It is certainly one of the most healthy signs of the present time that our younger botanists desire not merely to pore over minute details of microscopical structure in the laboratory at home, but to become personally acquainted with plants in the open. When the somewhat sudden reversion occurred some fifteen years ago, from taxonomy as an academic study, to the more detailed examination of the tissues of plants in the laboratory, and the study of their functions, those who took a large view of the progress of the science must have seen with regret that the change, however valuable in itself, brought with it a new danger. Those who as students were first introduced to plants as subjects of microscopic study ran

the risk of failing to appreciate the importance of external form: they acquired a knowledge of the minute structural details of certain plants, but did not acquire a strong grasp of the external characters of plants as a whole. But the pendulum which thus swung rapidly over to an extreme position is now returning to the mean. While duly appreciating the value of microscopic examination, the younger botanists are awake to the advantage, or even the necessity, of a wide knowledge of plants. The whole area of facts upon which those who are now engaged in teaching draw in the course of their lectures is much wider than it was ten years ago, and the extension has, perhaps, been most marked in the province of external morphology.

This being so, there will be no need to press upon the men who are starting upon a career as botanists the importance of a visit to the tropics: they will look upon the collections in our Botanic Gardens, which they are hardly allowed to touch, as only a temporary substitute for a tropical jungle, where they may cut down plants as they please, in order to obtain specimens illustrating mature or developmental characters. Moreover, those characters of a tropical flora which are the most striking and characteristic are often those which must remain entirely unrepresented in our glass houses at home.

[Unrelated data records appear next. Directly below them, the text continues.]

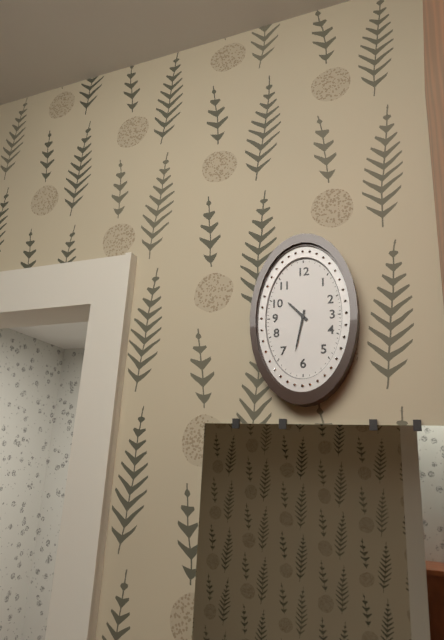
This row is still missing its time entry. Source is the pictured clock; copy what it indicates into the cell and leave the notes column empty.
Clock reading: 10:32
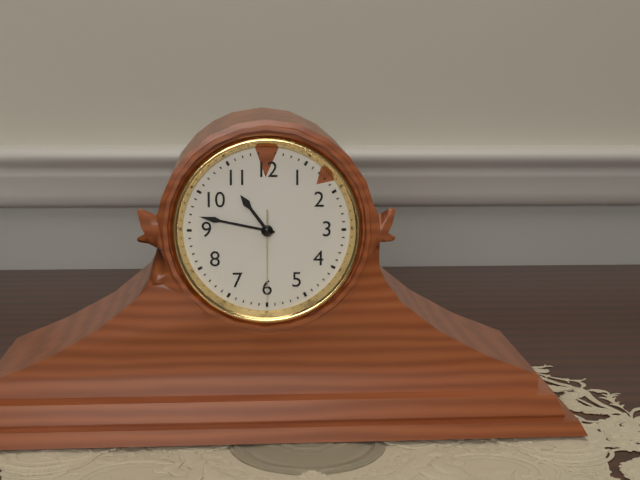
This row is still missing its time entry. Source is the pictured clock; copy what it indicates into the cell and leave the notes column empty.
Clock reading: 10:47:30
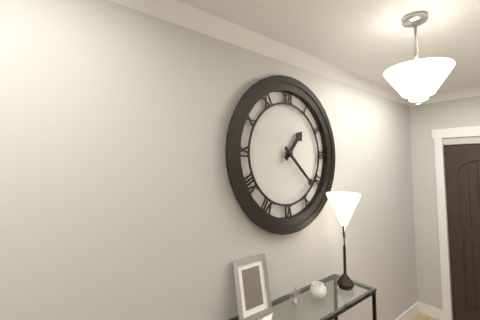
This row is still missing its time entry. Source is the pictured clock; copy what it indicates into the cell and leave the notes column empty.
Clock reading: 1:22
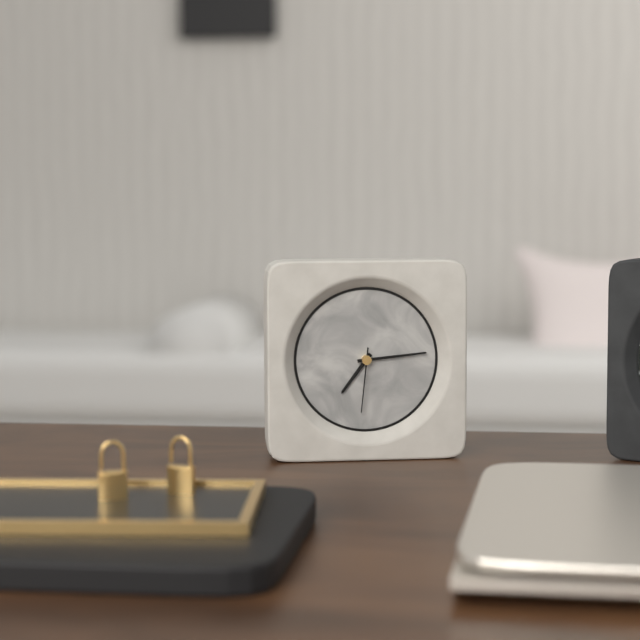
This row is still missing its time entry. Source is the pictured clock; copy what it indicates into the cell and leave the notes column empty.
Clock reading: 7:14:31
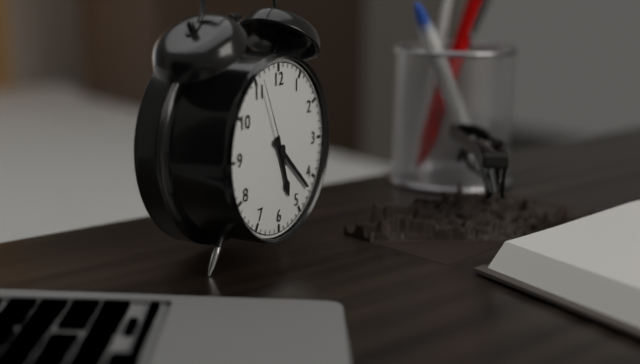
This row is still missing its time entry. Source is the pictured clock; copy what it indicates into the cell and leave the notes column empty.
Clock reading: 5:22:56
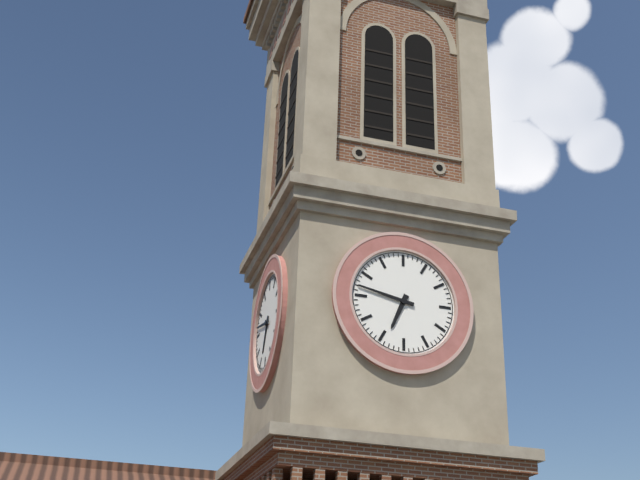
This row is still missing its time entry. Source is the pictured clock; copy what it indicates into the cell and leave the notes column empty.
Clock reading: 6:47
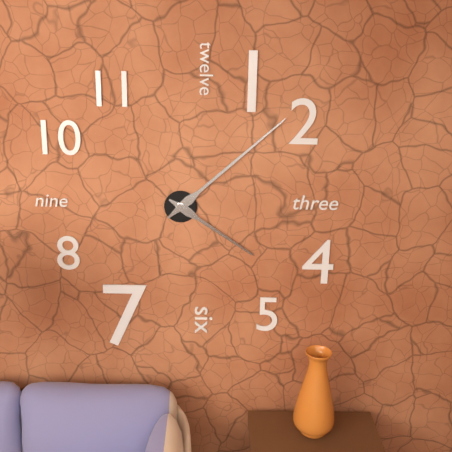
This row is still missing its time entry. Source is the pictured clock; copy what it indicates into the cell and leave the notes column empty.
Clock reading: 4:08
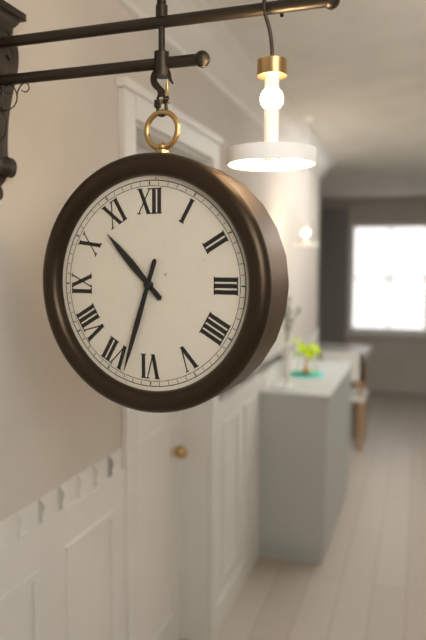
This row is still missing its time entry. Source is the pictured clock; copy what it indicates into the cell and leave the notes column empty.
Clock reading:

An expedition to the tropics should, in fact, become a recognized item in the programme of preparation for a career as a teacher of botany.

The advantages offered by the Royal Gardens at Peradeniya have already been pointed out in NATURE (vol. xxxiv. p. 127); but since that article was written steps have been taken by a Committee of the British Association to add to them. Backed by a grant of money, they have undertaken the establishment of a permanent laboratory in which visitors may carry on their work. A room has been set apart for this purpose in the official bungalow by the directorate of the Royal Garden. It has every advantage of position, being placed centrally in the garden, and within easy reach of the herbarium, &c.; while, since it is under the same roof as the Director's office, visitors would have the great advantage of the presence of Dr. Trimen himself as a referee in recognition of the plants of the rich native flora. In this room are to be found such apparatus and reagents as are ordinarily required for laboratory work, and steps are being taken to add other facilities.

The mere mention of these facts will probably suffice to attract those who were not previously aware of them. The chief deterrent will be the cost of the journey. It has already been stated that £200 to £250 will suffice for all expenses of an expedition of six months' duration, while if two club together the individual cost would be considerably smaller. Though the Committee of the British Association have no power to use the money entrusted to them as a personal grant, still it is well known that there are sources from which such grants may be obtained in order to assist those who are engaged on a definite line of research. Bearing all these facts in mind, the value of such an expedition as that to Peradeniya cannot be too strongly urged on those who are about to enter definitely on a career as professed botanists. The widening of view, and opportunity for research, which any man of originality would obtain by it would amply repay him for his expenditure of time and money. Applications for the use of the laboratory, which is at present vacant, should be made to Prof. Bower (University, Glasgow), who is the secretary to the Committee.

THE ASTRONOMICAL OBSERVATORY OF HARVARD COLLEGE.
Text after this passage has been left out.